Doctors say there are a few reasons why having COVID-19 might be an especially strong risk factor for an Aspergillus infection. One is that while COVID-19 can send parts of the immune system into overdrive, it also depletes certain immune cells, leaving a patient less able to fight off other infections. The extreme damage to cells lining the lung also impairs the organ’s ability to clear out respiratory pathogens like Aspergillus, Thompson says.

The way physicians treat COVID-19 could also heighten the risk of an Aspergillus infection. The steroid dexamethasone, shown to improve survival rates among severely ill COVID-19 patients, calms an overactive immune response that can lead to dangerous inflammation and organ damage. But immunosuppressive steroids are a double-edged sword, Crum-Cianflone says, leaving the door open to other infections. A recent observational study of four COVID-19 patients with likely Aspergillus infections noted that three of them had received higher steroid doses than was recommended—all of them died.

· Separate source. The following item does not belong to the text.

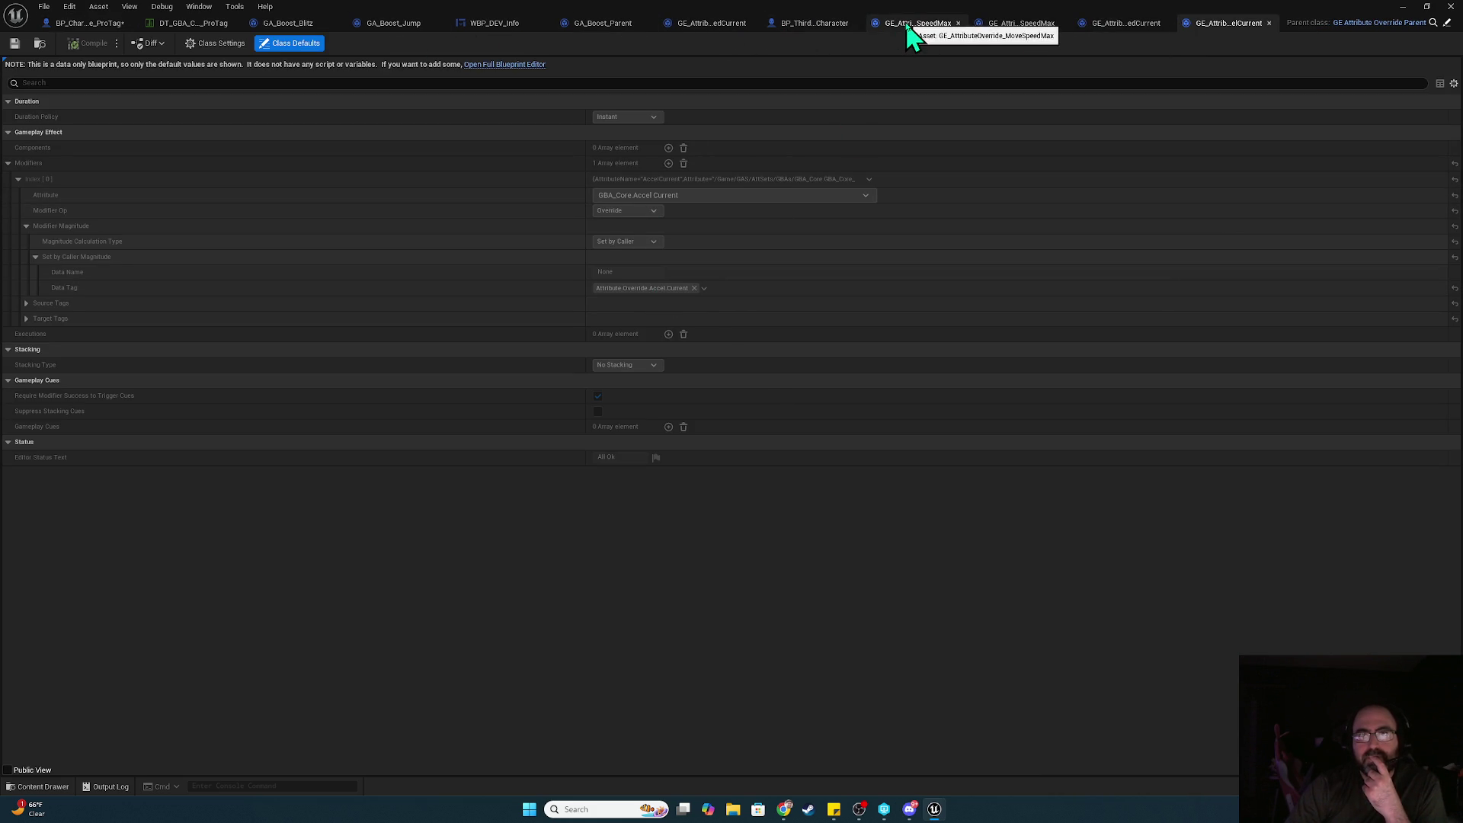
{"action": "left_click", "coordinate": [1024, 23]}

If doctors could easily identify Aspergillus infections, available antifungal drugs could fight them. But because the fungus can cause nonspecific symptoms such as coughing and shortness of breath that are already common in COVID-19 patients, doctors don’t always look for it. A bronchoscopy, in which doctors snake a tube from the nose or mouth into the lungs, is the best way of taking lung samples for analysis. But the procedure isn’t typically done on COVID-19 patients for fear of spreading viral particles. And even a positive test may not mean the fungus is doing damage; Aspergillus can also be present in the lungs as a harmless colonizer.

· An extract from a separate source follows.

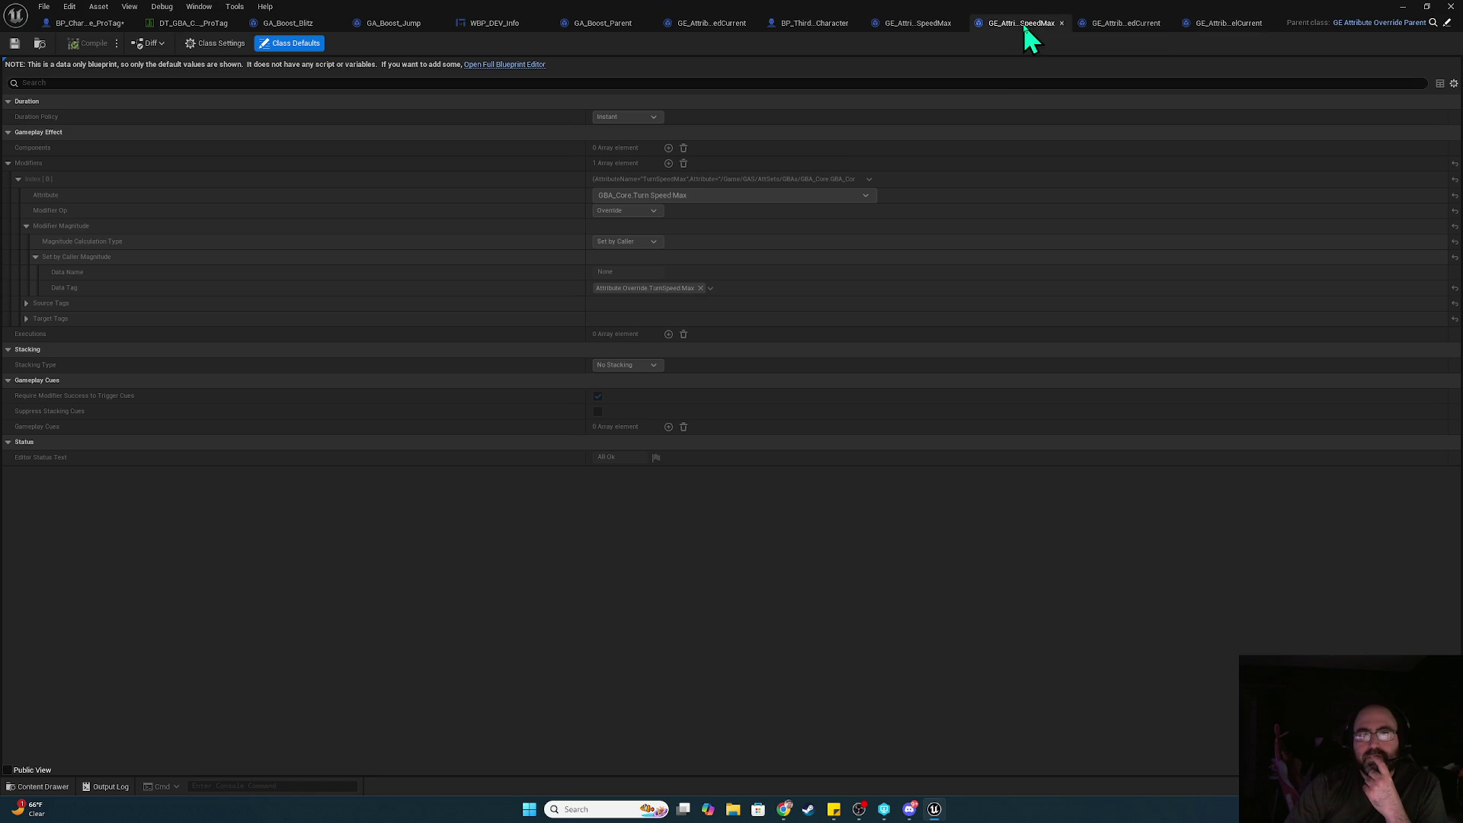
{"action": "left_click", "coordinate": [1130, 25]}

As a preventive measure, Crum-Cianflone has begun giving severely ill COVID-19 patients antifungal drugs after their third week of hospitalization, even if they haven’t tested positive for Aspergillus. But even that strategy has risks. Overusing these compounds could lead to drug-resistant strains of Aspergillus becoming more common, Warris notes.

Recently, in The Lancet, an international group of physicians and medical mycology societies laid out recommendations for diagnosing Aspergillus infections in COVID-19 patients, including doing lung imaging scans and taking samples from the lungs at regular interval for testing. The hope is that the guidelines will help COVID-19 doctors know whether they’re battling one deadly pathogen, or two.